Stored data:
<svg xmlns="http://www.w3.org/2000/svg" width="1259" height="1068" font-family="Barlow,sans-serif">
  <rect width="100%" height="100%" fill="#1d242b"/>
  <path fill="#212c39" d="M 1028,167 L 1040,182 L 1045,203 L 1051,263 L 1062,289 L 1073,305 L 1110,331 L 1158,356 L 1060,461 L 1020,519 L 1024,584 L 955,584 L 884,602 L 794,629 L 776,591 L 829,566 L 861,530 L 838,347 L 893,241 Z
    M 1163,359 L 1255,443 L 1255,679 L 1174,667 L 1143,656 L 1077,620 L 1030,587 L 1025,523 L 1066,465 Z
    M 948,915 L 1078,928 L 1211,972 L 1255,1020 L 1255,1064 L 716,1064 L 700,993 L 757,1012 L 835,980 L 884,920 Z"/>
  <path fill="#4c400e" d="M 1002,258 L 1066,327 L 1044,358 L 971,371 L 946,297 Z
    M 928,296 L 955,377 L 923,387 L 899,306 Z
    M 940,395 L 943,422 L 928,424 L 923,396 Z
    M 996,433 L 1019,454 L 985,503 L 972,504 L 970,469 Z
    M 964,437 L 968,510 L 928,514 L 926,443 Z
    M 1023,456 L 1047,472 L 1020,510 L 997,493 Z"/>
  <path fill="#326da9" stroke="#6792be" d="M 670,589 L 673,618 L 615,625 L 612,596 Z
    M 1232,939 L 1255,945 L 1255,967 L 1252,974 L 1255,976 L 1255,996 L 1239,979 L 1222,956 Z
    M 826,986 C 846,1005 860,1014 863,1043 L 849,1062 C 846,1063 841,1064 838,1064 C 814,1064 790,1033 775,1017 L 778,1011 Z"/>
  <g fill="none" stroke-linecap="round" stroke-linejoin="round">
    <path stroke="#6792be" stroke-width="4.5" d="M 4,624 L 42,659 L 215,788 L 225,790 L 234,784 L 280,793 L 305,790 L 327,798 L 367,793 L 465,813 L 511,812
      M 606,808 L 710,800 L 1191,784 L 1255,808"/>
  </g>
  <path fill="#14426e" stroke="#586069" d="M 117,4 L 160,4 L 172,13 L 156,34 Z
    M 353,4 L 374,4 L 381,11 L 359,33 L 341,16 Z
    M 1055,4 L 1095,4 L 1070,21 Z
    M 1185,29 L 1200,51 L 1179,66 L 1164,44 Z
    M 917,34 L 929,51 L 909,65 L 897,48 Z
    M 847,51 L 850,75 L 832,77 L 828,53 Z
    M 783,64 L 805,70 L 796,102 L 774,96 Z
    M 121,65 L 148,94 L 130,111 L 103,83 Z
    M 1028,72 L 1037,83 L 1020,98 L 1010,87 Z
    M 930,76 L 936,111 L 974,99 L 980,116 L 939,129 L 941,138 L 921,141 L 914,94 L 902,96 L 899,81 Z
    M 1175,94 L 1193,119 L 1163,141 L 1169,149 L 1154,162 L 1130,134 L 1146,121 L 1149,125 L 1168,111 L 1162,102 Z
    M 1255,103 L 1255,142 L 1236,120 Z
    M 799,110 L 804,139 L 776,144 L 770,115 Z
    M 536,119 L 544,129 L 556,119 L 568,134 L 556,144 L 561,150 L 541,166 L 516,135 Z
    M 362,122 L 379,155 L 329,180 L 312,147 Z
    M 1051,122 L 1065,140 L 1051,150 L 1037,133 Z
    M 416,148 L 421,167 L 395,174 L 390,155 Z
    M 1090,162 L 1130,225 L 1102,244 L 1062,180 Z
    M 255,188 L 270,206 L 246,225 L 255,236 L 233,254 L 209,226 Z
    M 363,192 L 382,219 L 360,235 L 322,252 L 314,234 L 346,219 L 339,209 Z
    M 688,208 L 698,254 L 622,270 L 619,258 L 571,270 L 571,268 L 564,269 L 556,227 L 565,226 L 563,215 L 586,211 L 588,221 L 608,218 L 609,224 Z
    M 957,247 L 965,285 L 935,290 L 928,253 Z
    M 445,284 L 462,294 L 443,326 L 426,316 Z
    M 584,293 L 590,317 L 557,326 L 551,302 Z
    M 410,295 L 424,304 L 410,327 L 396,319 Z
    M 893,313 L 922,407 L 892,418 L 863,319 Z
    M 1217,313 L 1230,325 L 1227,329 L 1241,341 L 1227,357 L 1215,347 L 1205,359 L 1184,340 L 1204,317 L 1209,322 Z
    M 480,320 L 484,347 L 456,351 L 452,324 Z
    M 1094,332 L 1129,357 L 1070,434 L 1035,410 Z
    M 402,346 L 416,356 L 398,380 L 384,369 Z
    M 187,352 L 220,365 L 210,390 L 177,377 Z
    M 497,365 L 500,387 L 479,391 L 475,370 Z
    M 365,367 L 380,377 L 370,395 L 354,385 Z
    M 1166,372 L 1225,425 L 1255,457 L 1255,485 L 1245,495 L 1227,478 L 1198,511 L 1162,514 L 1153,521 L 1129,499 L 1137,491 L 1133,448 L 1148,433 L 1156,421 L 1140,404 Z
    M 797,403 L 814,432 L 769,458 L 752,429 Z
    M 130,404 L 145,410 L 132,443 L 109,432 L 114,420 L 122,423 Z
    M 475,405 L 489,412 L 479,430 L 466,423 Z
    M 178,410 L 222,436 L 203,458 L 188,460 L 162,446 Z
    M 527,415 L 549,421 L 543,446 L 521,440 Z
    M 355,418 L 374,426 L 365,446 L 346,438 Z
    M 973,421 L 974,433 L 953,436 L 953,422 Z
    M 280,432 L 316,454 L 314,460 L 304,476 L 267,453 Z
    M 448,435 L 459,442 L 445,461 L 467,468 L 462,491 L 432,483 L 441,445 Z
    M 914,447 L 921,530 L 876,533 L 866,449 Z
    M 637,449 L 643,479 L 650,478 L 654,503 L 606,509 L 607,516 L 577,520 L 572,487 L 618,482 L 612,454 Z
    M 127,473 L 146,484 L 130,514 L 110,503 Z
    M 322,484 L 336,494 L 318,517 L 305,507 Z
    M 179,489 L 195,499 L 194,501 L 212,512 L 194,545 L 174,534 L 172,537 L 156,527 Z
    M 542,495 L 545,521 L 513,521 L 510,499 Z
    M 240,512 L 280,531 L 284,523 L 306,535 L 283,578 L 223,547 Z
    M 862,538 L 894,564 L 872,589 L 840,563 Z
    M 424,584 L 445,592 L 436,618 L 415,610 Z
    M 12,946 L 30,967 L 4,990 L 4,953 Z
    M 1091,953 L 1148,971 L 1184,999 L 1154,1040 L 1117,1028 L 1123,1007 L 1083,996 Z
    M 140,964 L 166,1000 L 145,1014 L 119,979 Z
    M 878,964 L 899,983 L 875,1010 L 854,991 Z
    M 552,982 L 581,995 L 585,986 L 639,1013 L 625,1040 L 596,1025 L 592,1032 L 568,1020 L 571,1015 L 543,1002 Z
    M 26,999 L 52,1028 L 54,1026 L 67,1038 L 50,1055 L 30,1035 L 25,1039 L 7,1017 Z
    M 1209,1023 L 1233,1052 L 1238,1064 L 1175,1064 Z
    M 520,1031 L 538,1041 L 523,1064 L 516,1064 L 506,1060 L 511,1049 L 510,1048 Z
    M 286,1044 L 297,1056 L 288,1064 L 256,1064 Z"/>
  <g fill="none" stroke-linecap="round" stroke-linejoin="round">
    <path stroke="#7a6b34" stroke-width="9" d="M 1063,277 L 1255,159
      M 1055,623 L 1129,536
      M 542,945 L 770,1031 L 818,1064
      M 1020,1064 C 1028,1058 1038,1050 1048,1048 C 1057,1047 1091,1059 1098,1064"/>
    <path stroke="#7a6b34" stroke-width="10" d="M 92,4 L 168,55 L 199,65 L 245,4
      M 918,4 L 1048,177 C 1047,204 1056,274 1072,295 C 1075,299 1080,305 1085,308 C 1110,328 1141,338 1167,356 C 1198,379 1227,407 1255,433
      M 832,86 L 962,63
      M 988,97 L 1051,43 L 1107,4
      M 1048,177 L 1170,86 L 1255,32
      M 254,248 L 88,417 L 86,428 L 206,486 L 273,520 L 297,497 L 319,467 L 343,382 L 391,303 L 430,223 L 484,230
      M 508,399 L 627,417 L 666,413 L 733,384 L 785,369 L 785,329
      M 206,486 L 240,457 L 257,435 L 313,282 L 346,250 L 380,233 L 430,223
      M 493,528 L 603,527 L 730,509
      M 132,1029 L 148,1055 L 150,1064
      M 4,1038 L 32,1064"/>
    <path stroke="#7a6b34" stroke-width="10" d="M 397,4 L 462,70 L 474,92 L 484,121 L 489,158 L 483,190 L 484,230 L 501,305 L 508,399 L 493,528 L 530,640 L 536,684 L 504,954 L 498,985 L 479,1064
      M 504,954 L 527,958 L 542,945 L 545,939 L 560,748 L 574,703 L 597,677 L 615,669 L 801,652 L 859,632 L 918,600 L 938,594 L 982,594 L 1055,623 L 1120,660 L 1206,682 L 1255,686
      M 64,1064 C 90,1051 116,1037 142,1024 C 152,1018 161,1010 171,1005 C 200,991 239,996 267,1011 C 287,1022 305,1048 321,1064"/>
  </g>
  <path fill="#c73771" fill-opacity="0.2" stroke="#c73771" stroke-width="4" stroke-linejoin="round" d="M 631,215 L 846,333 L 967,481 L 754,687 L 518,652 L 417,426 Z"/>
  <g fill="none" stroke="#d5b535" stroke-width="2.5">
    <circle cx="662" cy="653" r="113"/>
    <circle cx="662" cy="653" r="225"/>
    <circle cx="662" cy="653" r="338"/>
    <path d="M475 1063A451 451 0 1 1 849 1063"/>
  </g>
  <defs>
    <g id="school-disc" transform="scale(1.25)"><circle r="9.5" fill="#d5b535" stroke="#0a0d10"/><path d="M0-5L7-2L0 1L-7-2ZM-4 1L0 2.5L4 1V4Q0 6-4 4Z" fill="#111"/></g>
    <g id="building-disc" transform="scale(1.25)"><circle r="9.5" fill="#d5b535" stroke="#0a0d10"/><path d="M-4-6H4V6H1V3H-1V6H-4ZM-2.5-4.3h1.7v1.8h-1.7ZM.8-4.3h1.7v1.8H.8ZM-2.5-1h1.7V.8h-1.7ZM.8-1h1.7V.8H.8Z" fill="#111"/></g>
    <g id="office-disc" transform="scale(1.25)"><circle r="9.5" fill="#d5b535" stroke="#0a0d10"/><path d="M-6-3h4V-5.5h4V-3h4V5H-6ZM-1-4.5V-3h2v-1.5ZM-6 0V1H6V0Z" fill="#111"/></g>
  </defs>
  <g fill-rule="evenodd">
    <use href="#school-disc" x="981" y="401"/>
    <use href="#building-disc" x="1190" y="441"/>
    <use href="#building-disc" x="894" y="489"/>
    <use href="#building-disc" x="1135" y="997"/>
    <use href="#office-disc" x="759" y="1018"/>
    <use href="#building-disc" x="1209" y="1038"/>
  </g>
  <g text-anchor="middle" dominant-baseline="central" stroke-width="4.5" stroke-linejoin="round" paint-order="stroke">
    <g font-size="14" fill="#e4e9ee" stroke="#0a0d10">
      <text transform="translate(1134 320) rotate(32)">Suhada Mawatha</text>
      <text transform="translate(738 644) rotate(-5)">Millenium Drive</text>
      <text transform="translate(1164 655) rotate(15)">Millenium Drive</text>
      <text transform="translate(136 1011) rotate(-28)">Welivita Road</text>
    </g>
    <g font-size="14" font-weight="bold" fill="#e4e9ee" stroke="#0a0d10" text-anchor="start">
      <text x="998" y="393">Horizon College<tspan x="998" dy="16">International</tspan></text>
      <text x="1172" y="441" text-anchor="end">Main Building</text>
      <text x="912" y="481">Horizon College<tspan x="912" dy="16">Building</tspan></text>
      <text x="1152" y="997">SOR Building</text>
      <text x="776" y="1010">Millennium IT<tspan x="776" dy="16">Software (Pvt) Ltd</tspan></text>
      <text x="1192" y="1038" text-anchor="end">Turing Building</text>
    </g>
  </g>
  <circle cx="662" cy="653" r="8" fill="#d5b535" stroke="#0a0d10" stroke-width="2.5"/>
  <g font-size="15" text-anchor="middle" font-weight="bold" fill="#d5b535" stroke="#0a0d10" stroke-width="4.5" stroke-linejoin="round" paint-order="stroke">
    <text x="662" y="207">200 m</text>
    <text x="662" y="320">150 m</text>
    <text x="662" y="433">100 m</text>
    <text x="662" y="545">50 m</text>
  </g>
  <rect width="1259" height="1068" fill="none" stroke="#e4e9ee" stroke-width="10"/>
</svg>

→ **EXERCISE PROMPT**
Reproduce only the lines above spanning from the line containing "M 1163,359 L" through the line containing "M 353,4 L 374,4", word for word.

→ **RESPONSE FOR THIS EXERCISE**
    M 1163,359 L 1255,443 L 1255,679 L 1174,667 L 1143,656 L 1077,620 L 1030,587 L 1025,523 L 1066,465 Z
    M 948,915 L 1078,928 L 1211,972 L 1255,1020 L 1255,1064 L 716,1064 L 700,993 L 757,1012 L 835,980 L 884,920 Z"/>
  <path fill="#4c400e" d="M 1002,258 L 1066,327 L 1044,358 L 971,371 L 946,297 Z
    M 928,296 L 955,377 L 923,387 L 899,306 Z
    M 940,395 L 943,422 L 928,424 L 923,396 Z
    M 996,433 L 1019,454 L 985,503 L 972,504 L 970,469 Z
    M 964,437 L 968,510 L 928,514 L 926,443 Z
    M 1023,456 L 1047,472 L 1020,510 L 997,493 Z"/>
  <path fill="#326da9" stroke="#6792be" d="M 670,589 L 673,618 L 615,625 L 612,596 Z
    M 1232,939 L 1255,945 L 1255,967 L 1252,974 L 1255,976 L 1255,996 L 1239,979 L 1222,956 Z
    M 826,986 C 846,1005 860,1014 863,1043 L 849,1062 C 846,1063 841,1064 838,1064 C 814,1064 790,1033 775,1017 L 778,1011 Z"/>
  <g fill="none" stroke-linecap="round" stroke-linejoin="round">
    <path stroke="#6792be" stroke-width="4.5" d="M 4,624 L 42,659 L 215,788 L 225,790 L 234,784 L 280,793 L 305,790 L 327,798 L 367,793 L 465,813 L 511,812
      M 606,808 L 710,800 L 1191,784 L 1255,808"/>
  </g>
  <path fill="#14426e" stroke="#586069" d="M 117,4 L 160,4 L 172,13 L 156,34 Z
    M 353,4 L 374,4 L 381,11 L 359,33 L 341,16 Z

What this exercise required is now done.